- [Work to be completed] Put each line of text in the data into a numbered list, leaving out any blank lines.

Records from a collection:
● ● ● ●
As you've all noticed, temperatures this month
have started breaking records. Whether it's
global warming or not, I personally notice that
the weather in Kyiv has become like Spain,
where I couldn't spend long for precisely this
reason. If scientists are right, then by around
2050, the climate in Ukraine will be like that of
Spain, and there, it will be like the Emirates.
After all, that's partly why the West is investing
● ● ● ●
- [Task response]
1. As you've all noticed, temperatures this month
2. have started breaking records. Whether it's
3. global warming or not, I personally notice that
4. the weather in Kyiv has become like Spain,
5. where I couldn't spend long for precisely this
6. reason. If scientists are right, then by around
7. 2050, the climate in Ukraine will be like that of
8. Spain, and there, it will be like the Emirates.
9. After all, that's partly why the West is investing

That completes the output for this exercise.